What is alarming is how much of this is happening without the knowledge of society at large, much less with the tacit approval or discussion of the issues that are involved. Much of the genetic research that is ongoing today is not veiled in secrecy so much as sanguinely proceeding without reference to any need to inform society. Even the possibility of the Dolly, the famous cloned sheep that started the current round of such activity, became known to the world only several months after her existence. Patrick Dixon, a scientist who has been prominent in opposing cloning research, argues that "when it comes to cloning of mammals there has been a deliberate conspiracy of silence. At the very moment of such protestations, advanced experiments of varying kinds were already taking place in utmost secrecy."
 
Interesting, too, is the extent to which such public debate as there has been has focused less on the darker side of these practices, in particular on eugenics, and more on other intractable but somehow cosier problems.
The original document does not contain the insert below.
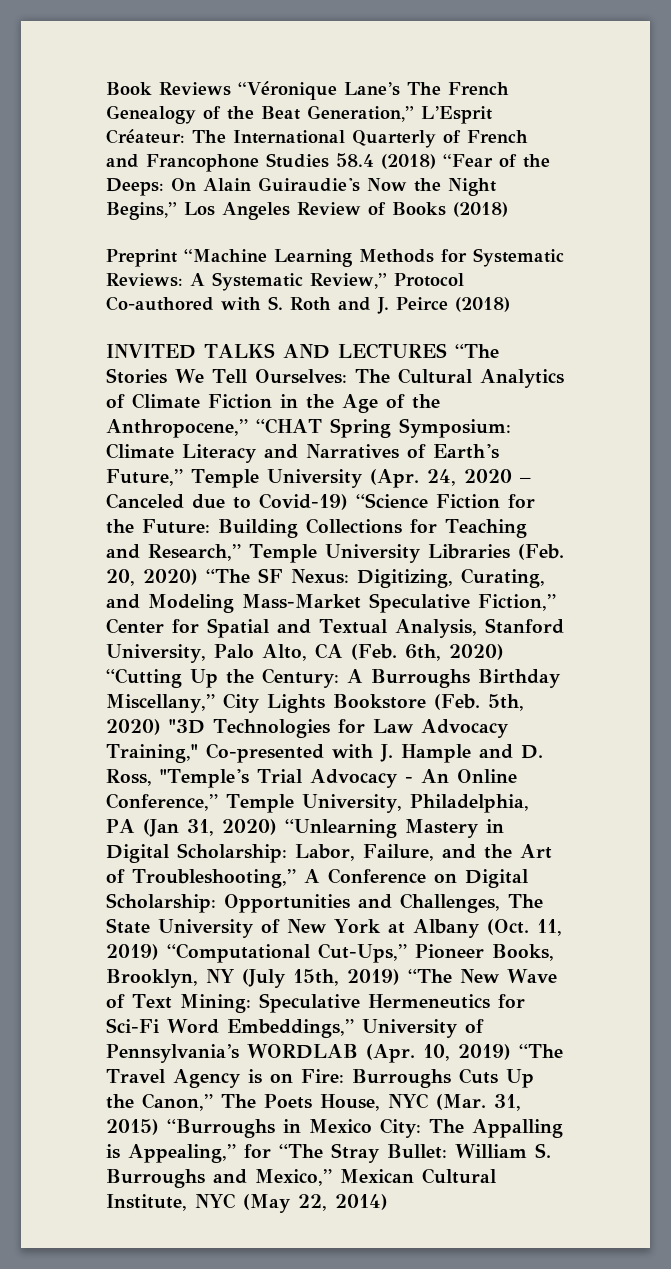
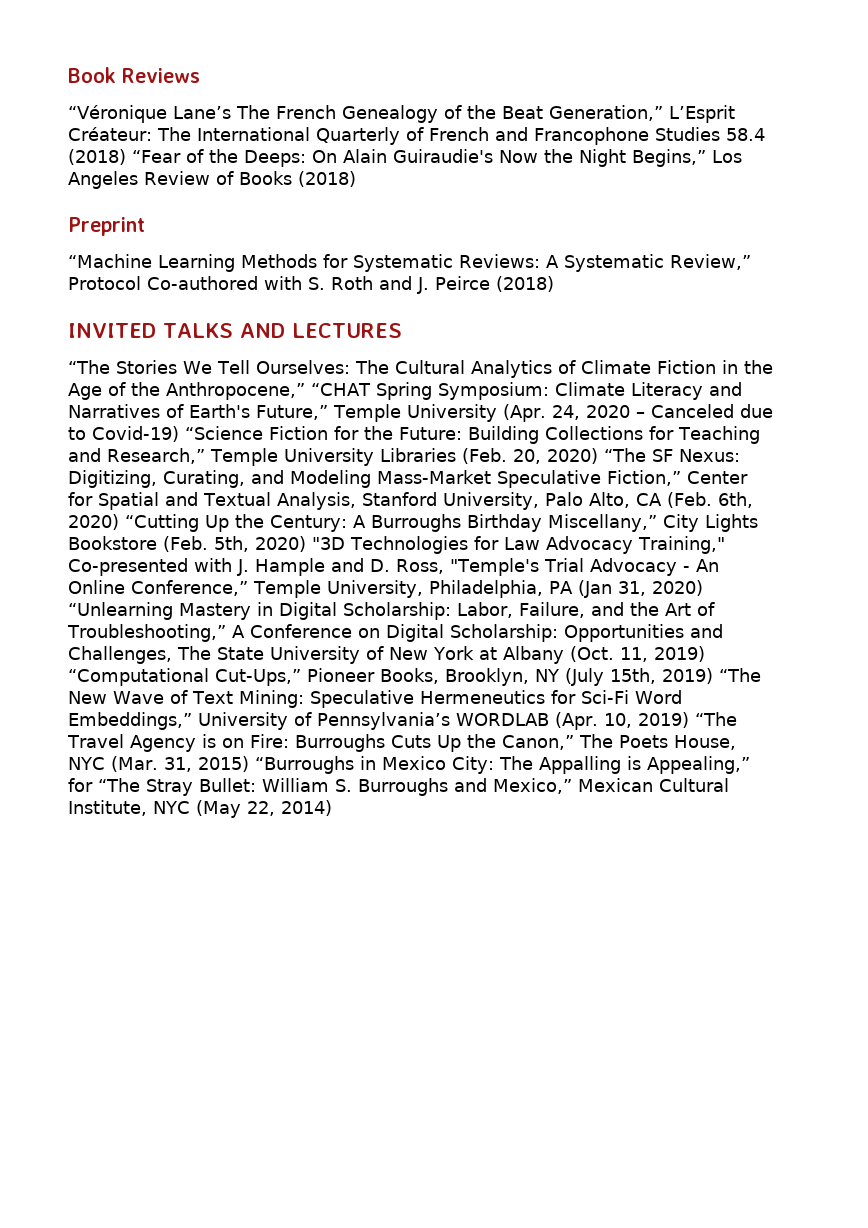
(231, 89) none -> (200, 75) //
(177, 258) none -> (145, 226) //
(447, 351) none -> (402, 330) //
Thus, what would happen if a woman cloned her father and bore him as her son ? What is the status of cloned individuals - are they the same as others ? What about a possible black market for embryos, and the possibility of "gene theft" as people choose to clone others by saving some of their cells ?
 
Indeed, the philosophical and psychological issues thrown up by the very real possibility of human cloning are as mindboggling as they are fascinating. The analyst Adam Phillips posed the question : is cloning the death or the apotheosis of individualism ? He suggests that "in one fell swoop cloning is a cure for sexuality and difference... the art of self-cloning is an attempt to stop time by killing desire."
 
But there, is of course, a darker side. And this darker side is the same as was revealed at various points throughout the previous century and is now most evident in the attempts at genetic manipulation of future humans in other ways as well. Cloning could easily turn into an extreme manifestation of the eugenic desire to "improve" the human race, or the megalomaniac desire to reproduce oneself, or the totalitarian desire to create humans who can be controlled.
 
It is true, of course, that the advance of technology constantly forces us to rethink the norms and ethical principles on which our societies are based. But equally, as technology advances well beyond the awareness and even the imagination of ordinary people, its capacity not only for beneficial progress but also for massive social disruption and even pure evil, cannot be underestimated.